Given request:
Transcribe every line of the data below without any change.

[start]

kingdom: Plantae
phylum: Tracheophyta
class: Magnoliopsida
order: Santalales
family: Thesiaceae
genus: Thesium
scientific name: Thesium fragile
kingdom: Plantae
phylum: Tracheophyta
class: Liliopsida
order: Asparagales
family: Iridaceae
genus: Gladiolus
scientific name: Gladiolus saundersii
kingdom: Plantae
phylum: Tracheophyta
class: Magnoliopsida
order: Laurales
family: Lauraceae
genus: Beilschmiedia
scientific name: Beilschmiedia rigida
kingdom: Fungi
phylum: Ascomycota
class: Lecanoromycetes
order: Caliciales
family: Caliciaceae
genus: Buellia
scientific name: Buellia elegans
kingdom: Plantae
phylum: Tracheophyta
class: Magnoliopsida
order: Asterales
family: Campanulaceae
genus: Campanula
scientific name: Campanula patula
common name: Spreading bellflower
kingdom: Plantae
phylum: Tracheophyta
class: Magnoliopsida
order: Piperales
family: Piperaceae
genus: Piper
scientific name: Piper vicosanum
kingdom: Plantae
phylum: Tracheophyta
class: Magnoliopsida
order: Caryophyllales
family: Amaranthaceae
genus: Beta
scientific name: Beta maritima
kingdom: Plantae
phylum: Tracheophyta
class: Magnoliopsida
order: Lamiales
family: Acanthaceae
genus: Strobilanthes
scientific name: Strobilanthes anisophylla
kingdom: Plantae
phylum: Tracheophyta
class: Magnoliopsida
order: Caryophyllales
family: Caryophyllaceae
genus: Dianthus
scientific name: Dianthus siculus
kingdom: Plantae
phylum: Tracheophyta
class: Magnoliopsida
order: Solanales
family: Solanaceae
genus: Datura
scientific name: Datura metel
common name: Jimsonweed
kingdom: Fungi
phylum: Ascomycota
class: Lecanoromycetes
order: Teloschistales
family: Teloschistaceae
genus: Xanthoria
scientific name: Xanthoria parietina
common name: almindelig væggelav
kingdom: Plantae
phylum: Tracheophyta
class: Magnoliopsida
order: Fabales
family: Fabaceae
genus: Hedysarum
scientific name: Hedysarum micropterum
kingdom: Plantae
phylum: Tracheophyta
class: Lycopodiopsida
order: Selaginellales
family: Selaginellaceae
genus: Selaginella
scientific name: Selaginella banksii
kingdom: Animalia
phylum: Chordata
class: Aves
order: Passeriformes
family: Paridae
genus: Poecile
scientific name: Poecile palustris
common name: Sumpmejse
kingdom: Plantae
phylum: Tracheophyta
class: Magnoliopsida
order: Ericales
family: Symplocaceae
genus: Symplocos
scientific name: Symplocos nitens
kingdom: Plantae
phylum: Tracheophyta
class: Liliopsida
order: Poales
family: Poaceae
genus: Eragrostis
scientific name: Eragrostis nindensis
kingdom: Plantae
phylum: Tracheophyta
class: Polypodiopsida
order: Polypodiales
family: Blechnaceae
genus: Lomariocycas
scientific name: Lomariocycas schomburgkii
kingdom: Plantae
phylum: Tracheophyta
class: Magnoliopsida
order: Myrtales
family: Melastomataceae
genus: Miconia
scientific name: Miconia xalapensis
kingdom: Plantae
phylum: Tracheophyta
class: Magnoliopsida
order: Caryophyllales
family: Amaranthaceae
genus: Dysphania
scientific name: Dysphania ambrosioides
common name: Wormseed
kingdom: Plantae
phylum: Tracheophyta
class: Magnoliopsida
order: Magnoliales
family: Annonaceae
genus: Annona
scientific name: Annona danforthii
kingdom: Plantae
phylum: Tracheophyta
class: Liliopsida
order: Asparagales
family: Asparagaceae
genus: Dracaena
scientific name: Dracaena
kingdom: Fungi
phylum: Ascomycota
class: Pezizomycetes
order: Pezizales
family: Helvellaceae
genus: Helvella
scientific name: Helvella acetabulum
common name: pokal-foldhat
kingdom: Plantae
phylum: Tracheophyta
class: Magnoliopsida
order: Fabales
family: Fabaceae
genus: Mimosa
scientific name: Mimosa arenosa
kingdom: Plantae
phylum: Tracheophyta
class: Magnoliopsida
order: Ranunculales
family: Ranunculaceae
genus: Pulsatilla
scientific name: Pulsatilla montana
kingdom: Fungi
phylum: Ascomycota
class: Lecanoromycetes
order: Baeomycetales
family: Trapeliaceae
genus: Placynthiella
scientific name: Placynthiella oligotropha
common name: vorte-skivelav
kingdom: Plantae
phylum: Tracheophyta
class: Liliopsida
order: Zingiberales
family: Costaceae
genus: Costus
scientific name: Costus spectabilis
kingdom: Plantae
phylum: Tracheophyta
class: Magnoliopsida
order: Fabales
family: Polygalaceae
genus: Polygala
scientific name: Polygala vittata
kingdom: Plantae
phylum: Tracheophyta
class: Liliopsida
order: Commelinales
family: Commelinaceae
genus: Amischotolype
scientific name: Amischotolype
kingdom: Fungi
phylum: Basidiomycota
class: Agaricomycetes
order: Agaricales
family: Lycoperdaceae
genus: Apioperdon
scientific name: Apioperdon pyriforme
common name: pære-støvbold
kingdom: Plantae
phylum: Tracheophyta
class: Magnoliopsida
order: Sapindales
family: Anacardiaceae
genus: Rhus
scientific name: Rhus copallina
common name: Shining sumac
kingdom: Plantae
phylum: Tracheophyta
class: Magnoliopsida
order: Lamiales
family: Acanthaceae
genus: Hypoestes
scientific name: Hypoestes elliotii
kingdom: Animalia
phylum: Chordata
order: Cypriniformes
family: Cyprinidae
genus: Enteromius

[end]

Output of the task:
kingdom: Plantae
phylum: Tracheophyta
class: Magnoliopsida
order: Santalales
family: Thesiaceae
genus: Thesium
scientific name: Thesium fragile
kingdom: Plantae
phylum: Tracheophyta
class: Liliopsida
order: Asparagales
family: Iridaceae
genus: Gladiolus
scientific name: Gladiolus saundersii
kingdom: Plantae
phylum: Tracheophyta
class: Magnoliopsida
order: Laurales
family: Lauraceae
genus: Beilschmiedia
scientific name: Beilschmiedia rigida
kingdom: Fungi
phylum: Ascomycota
class: Lecanoromycetes
order: Caliciales
family: Caliciaceae
genus: Buellia
scientific name: Buellia elegans
kingdom: Plantae
phylum: Tracheophyta
class: Magnoliopsida
order: Asterales
family: Campanulaceae
genus: Campanula
scientific name: Campanula patula
common name: Spreading bellflower
kingdom: Plantae
phylum: Tracheophyta
class: Magnoliopsida
order: Piperales
family: Piperaceae
genus: Piper
scientific name: Piper vicosanum
kingdom: Plantae
phylum: Tracheophyta
class: Magnoliopsida
order: Caryophyllales
family: Amaranthaceae
genus: Beta
scientific name: Beta maritima
kingdom: Plantae
phylum: Tracheophyta
class: Magnoliopsida
order: Lamiales
family: Acanthaceae
genus: Strobilanthes
scientific name: Strobilanthes anisophylla
kingdom: Plantae
phylum: Tracheophyta
class: Magnoliopsida
order: Caryophyllales
family: Caryophyllaceae
genus: Dianthus
scientific name: Dianthus siculus
kingdom: Plantae
phylum: Tracheophyta
class: Magnoliopsida
order: Solanales
family: Solanaceae
genus: Datura
scientific name: Datura metel
common name: Jimsonweed
kingdom: Fungi
phylum: Ascomycota
class: Lecanoromycetes
order: Teloschistales
family: Teloschistaceae
genus: Xanthoria
scientific name: Xanthoria parietina
common name: almindelig væggelav
kingdom: Plantae
phylum: Tracheophyta
class: Magnoliopsida
order: Fabales
family: Fabaceae
genus: Hedysarum
scientific name: Hedysarum micropterum
kingdom: Plantae
phylum: Tracheophyta
class: Lycopodiopsida
order: Selaginellales
family: Selaginellaceae
genus: Selaginella
scientific name: Selaginella banksii
kingdom: Animalia
phylum: Chordata
class: Aves
order: Passeriformes
family: Paridae
genus: Poecile
scientific name: Poecile palustris
common name: Sumpmejse
kingdom: Plantae
phylum: Tracheophyta
class: Magnoliopsida
order: Ericales
family: Symplocaceae
genus: Symplocos
scientific name: Symplocos nitens
kingdom: Plantae
phylum: Tracheophyta
class: Liliopsida
order: Poales
family: Poaceae
genus: Eragrostis
scientific name: Eragrostis nindensis
kingdom: Plantae
phylum: Tracheophyta
class: Polypodiopsida
order: Polypodiales
family: Blechnaceae
genus: Lomariocycas
scientific name: Lomariocycas schomburgkii
kingdom: Plantae
phylum: Tracheophyta
class: Magnoliopsida
order: Myrtales
family: Melastomataceae
genus: Miconia
scientific name: Miconia xalapensis
kingdom: Plantae
phylum: Tracheophyta
class: Magnoliopsida
order: Caryophyllales
family: Amaranthaceae
genus: Dysphania
scientific name: Dysphania ambrosioides
common name: Wormseed
kingdom: Plantae
phylum: Tracheophyta
class: Magnoliopsida
order: Magnoliales
family: Annonaceae
genus: Annona
scientific name: Annona danforthii
kingdom: Plantae
phylum: Tracheophyta
class: Liliopsida
order: Asparagales
family: Asparagaceae
genus: Dracaena
scientific name: Dracaena
kingdom: Fungi
phylum: Ascomycota
class: Pezizomycetes
order: Pezizales
family: Helvellaceae
genus: Helvella
scientific name: Helvella acetabulum
common name: pokal-foldhat
kingdom: Plantae
phylum: Tracheophyta
class: Magnoliopsida
order: Fabales
family: Fabaceae
genus: Mimosa
scientific name: Mimosa arenosa
kingdom: Plantae
phylum: Tracheophyta
class: Magnoliopsida
order: Ranunculales
family: Ranunculaceae
genus: Pulsatilla
scientific name: Pulsatilla montana
kingdom: Fungi
phylum: Ascomycota
class: Lecanoromycetes
order: Baeomycetales
family: Trapeliaceae
genus: Placynthiella
scientific name: Placynthiella oligotropha
common name: vorte-skivelav
kingdom: Plantae
phylum: Tracheophyta
class: Liliopsida
order: Zingiberales
family: Costaceae
genus: Costus
scientific name: Costus spectabilis
kingdom: Plantae
phylum: Tracheophyta
class: Magnoliopsida
order: Fabales
family: Polygalaceae
genus: Polygala
scientific name: Polygala vittata
kingdom: Plantae
phylum: Tracheophyta
class: Liliopsida
order: Commelinales
family: Commelinaceae
genus: Amischotolype
scientific name: Amischotolype
kingdom: Fungi
phylum: Basidiomycota
class: Agaricomycetes
order: Agaricales
family: Lycoperdaceae
genus: Apioperdon
scientific name: Apioperdon pyriforme
common name: pære-støvbold
kingdom: Plantae
phylum: Tracheophyta
class: Magnoliopsida
order: Sapindales
family: Anacardiaceae
genus: Rhus
scientific name: Rhus copallina
common name: Shining sumac
kingdom: Plantae
phylum: Tracheophyta
class: Magnoliopsida
order: Lamiales
family: Acanthaceae
genus: Hypoestes
scientific name: Hypoestes elliotii
kingdom: Animalia
phylum: Chordata
order: Cypriniformes
family: Cyprinidae
genus: Enteromius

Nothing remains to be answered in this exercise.